(Beginning of Exercise text)
Aspects of harm reduction have started to enter the public conversation and even driven incremental reforms like the decriminalization of marijuana. But basic harm-reduction facilities like needle exchanges still often operate in a quasi-legal gray zone, as policy-makers claim such programs encourage drug use.
Although needle exchanges are legal in Greensboro, Vincent said that stigma still surrounds the NCUSU’s grassroots syringe services, because authorities “just can’t wrap their head around people who use drugs wanting to engage with their community. I guess it flies in the fact of everything they say about people that use drugs—that we actually care about our community, that we actually care about our health, that we actually care about one another, that there is community resilience.”
The campaign to establish “safe consumption sites” has met even more resistance. Local governments have bristled at providing people a clean setting for drug use. In general, opioid use remains heavily criminalized and subject to draconian policies, such as federal and state drug-induced homicide laws, which allow someone to be charged with homicide if they manufacture, sell, or provide drugs that later cause the someone’s death.
The focus on criminalization stems in part from concerns about fentanyl, a powerful opioid that is seen as particularly dangerous, explained Daniel Raymond, the deputy director of planning and policy with the New York City–based Harm Reduction Coalition. “You have state after state passing laws,” he said, “including states that had gone through sentencing reform for other drugs in recent memory—saying, ‘Oh, but fentanyl’s too dangerous so we need to treat it like the bad old drugs of the ’80s and actually increase penalties.’”
Despite the political inertia, one area where there has been a political shift in recent years has been the expanded use of naloxone, an effective overdose-reversal drug often known by the brand name Narcan. As local governments have seen spikes in overdoses during the pandemic, social service organizations have worked to meet the growing need for Narcan by sending mailers and doing online trainings for administering the medication.
Harm Reduction Ohio has distributed just over 1,900 naloxone kits in March—a record—and is also supplying Narcan to supplement take-home prescriptions of methadone.
(End of Exercise text)
(Beginning of Supplied entries)
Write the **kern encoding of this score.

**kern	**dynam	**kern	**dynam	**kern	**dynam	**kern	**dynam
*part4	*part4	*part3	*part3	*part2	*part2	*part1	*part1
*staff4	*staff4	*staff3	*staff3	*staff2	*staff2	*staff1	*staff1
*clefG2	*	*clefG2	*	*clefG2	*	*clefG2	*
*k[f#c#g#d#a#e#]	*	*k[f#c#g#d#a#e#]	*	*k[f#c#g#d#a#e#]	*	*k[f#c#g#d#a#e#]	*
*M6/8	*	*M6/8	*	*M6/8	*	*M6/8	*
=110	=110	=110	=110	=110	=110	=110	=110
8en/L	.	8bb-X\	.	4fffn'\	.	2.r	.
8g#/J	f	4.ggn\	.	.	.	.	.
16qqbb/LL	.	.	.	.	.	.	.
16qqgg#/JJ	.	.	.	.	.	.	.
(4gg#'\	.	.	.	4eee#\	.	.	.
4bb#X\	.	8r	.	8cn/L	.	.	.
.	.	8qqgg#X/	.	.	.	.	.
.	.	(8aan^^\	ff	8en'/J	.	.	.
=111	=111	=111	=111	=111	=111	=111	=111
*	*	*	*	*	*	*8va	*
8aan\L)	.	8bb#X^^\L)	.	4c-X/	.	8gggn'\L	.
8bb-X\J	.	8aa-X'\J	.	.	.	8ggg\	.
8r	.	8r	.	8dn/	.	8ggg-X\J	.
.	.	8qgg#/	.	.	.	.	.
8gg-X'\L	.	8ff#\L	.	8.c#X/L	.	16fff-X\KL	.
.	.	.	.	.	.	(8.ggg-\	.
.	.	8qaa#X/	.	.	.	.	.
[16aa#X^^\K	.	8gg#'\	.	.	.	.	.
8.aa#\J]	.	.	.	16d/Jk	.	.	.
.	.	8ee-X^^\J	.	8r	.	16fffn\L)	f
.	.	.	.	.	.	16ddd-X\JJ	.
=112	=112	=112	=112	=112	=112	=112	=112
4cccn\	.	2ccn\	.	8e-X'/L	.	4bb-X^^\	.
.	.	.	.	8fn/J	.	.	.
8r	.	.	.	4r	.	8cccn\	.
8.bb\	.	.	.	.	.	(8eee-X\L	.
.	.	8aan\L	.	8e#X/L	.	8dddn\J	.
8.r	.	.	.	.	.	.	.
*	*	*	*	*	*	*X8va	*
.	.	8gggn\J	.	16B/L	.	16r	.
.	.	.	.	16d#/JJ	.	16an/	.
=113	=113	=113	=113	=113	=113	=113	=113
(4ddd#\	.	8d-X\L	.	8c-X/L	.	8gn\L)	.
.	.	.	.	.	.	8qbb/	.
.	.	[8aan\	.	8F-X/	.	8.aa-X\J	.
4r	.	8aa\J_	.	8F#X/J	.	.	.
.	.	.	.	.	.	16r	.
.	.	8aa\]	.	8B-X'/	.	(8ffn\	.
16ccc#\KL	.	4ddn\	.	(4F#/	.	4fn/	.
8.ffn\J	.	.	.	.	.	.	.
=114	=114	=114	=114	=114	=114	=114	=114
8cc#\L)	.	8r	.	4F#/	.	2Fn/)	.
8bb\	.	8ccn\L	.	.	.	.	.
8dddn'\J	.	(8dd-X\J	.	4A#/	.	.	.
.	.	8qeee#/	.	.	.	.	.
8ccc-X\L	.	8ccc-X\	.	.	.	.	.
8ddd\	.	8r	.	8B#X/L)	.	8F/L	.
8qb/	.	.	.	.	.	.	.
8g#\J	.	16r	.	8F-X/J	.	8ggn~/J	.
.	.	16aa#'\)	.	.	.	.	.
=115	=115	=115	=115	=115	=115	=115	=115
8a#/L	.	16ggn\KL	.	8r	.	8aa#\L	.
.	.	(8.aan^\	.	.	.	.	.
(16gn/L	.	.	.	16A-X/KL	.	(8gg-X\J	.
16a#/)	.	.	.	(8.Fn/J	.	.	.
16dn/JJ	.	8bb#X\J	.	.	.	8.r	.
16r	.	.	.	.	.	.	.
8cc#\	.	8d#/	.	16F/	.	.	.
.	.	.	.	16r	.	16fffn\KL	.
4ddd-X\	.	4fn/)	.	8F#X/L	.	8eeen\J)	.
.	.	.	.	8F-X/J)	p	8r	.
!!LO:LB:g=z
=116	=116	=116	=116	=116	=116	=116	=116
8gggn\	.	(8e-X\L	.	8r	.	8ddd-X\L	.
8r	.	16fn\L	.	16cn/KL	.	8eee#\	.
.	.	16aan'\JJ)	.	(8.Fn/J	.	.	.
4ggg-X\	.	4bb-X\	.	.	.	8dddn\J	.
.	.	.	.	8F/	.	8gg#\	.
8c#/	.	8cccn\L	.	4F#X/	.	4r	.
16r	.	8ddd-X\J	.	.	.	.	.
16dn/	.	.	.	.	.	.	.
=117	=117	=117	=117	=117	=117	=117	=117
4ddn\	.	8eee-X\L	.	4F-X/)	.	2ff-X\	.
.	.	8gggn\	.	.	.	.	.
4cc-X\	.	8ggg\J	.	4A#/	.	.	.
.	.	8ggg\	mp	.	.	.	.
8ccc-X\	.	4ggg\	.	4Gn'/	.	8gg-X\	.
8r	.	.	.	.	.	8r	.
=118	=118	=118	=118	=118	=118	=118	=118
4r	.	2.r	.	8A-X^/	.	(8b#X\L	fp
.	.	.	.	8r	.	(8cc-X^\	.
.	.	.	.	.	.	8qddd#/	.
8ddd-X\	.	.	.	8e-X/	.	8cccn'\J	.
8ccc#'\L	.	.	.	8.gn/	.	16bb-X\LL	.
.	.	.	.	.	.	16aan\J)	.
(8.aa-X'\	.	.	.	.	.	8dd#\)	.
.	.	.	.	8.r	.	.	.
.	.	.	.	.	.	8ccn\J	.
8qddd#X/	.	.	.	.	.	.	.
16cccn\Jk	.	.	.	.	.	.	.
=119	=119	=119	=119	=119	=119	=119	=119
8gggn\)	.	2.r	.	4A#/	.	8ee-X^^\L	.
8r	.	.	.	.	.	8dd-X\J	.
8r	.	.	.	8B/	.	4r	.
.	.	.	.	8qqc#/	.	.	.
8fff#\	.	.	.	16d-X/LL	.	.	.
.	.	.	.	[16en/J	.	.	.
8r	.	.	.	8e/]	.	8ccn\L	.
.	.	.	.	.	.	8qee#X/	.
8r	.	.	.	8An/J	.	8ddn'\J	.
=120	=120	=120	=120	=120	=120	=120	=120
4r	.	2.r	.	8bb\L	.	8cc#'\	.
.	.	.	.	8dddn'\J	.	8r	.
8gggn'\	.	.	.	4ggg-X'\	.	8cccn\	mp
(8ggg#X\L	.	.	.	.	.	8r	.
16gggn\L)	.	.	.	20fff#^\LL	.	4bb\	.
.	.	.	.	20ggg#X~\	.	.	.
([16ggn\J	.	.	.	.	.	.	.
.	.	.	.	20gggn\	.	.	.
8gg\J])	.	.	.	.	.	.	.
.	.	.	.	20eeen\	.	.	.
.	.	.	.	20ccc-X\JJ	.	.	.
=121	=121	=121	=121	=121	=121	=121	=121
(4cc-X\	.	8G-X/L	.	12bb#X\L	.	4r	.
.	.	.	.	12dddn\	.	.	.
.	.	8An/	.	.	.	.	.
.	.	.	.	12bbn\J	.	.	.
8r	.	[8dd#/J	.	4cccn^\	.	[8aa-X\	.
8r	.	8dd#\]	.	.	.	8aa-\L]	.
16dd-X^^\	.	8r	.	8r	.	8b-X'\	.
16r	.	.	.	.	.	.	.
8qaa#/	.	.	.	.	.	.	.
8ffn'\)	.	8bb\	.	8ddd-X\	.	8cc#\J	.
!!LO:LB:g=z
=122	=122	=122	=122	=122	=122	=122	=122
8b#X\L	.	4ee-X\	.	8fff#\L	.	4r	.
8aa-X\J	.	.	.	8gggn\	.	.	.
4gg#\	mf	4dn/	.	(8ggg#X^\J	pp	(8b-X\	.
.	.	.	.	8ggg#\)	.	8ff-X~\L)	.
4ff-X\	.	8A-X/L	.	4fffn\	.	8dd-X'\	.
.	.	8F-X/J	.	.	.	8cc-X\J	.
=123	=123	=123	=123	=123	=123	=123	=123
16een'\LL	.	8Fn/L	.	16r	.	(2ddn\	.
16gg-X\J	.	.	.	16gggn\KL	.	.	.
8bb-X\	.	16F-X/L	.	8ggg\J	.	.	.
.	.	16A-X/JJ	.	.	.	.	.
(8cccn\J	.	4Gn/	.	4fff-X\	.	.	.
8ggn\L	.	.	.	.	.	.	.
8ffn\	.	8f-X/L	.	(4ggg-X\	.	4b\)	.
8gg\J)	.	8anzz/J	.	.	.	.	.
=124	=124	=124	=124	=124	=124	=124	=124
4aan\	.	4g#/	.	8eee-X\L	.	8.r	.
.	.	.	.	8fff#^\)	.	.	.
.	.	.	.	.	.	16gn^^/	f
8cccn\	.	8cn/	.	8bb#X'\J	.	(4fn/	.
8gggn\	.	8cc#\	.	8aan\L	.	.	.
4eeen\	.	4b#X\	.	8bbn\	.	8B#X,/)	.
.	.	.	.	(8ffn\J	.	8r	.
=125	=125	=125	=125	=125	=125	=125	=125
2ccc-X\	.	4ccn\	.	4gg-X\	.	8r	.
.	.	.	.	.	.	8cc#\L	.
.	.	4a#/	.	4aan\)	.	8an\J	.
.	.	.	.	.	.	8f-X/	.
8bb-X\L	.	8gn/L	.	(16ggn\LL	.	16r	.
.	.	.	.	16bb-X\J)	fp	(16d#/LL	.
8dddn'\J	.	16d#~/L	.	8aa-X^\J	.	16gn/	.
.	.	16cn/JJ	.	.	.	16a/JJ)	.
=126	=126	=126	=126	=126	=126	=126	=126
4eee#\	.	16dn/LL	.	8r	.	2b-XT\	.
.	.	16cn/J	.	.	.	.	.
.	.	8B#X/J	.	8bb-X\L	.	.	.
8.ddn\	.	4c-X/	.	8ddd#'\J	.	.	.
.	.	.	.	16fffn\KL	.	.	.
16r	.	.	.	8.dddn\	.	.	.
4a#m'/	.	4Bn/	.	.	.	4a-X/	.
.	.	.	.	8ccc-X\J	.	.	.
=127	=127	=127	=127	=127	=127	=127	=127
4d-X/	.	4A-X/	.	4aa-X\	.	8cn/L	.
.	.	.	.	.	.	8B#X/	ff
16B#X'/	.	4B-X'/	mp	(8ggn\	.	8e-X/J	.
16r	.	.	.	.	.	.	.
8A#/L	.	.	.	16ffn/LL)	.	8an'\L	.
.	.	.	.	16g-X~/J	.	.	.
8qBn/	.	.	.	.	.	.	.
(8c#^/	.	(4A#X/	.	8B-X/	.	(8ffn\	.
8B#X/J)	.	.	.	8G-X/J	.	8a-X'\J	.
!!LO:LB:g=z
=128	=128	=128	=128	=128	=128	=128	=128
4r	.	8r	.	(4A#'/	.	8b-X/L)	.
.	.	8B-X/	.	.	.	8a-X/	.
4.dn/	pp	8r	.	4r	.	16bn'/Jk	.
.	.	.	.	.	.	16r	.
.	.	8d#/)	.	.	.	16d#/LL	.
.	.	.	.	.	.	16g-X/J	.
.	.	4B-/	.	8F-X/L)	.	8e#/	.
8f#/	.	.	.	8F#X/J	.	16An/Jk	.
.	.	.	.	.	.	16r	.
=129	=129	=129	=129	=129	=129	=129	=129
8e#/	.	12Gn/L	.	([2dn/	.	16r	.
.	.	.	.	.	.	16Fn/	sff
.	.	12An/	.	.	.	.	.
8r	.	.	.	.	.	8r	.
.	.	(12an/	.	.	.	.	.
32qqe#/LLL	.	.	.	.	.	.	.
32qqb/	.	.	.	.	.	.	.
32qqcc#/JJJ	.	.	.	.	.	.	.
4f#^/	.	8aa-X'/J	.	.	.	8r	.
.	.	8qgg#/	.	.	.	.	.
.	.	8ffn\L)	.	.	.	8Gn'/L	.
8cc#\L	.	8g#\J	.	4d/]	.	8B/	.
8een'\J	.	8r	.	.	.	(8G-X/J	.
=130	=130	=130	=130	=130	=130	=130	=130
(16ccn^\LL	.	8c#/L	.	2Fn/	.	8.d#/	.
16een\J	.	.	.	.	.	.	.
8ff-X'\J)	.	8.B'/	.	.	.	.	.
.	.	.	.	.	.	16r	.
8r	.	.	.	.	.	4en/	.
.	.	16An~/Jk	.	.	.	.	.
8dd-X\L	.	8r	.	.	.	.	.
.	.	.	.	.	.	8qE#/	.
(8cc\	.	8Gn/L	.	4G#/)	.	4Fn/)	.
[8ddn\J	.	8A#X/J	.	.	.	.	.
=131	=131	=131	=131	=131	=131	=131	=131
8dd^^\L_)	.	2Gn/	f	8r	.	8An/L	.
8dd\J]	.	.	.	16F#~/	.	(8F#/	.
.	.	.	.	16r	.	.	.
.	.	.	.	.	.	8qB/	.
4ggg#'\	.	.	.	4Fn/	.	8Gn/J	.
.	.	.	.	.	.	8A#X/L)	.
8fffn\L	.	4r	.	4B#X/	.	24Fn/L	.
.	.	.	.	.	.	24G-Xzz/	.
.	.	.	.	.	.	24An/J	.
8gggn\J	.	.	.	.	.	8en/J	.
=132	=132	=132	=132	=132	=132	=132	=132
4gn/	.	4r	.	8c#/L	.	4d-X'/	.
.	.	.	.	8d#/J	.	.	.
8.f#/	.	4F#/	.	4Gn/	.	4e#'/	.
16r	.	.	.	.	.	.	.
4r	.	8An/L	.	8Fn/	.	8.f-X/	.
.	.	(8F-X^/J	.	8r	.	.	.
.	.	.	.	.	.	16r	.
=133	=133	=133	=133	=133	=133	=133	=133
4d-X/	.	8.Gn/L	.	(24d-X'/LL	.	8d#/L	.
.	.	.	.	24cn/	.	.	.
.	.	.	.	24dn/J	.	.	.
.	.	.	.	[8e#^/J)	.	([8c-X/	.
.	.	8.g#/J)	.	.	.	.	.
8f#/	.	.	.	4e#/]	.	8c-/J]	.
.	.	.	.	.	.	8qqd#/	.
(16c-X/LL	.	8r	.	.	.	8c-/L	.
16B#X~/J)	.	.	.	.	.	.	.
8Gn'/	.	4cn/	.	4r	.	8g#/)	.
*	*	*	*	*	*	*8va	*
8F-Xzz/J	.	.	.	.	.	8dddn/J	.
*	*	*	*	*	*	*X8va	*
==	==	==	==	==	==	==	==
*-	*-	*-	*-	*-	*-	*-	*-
(End of Supplied entries)
### To do
(1) Reproduce the harm-reduction text verbatim, everything from "Aspects of harm" down to "encourage drug use.".
(2) According to the harm-reduction text, what position does Daniel Raymond hold at the Harm Reduction Coalition?
The records stand apart from the harm-reduction text and are not connected to it.

### Responses to the tasks
(1)
Aspects of harm reduction have started to enter the public conversation and even driven incremental reforms like the decriminalization of marijuana. But basic harm-reduction facilities like needle exchanges still often operate in a quasi-legal gray zone, as policy-makers claim such programs encourage drug use.

(2) He is the deputy director of planning and policy.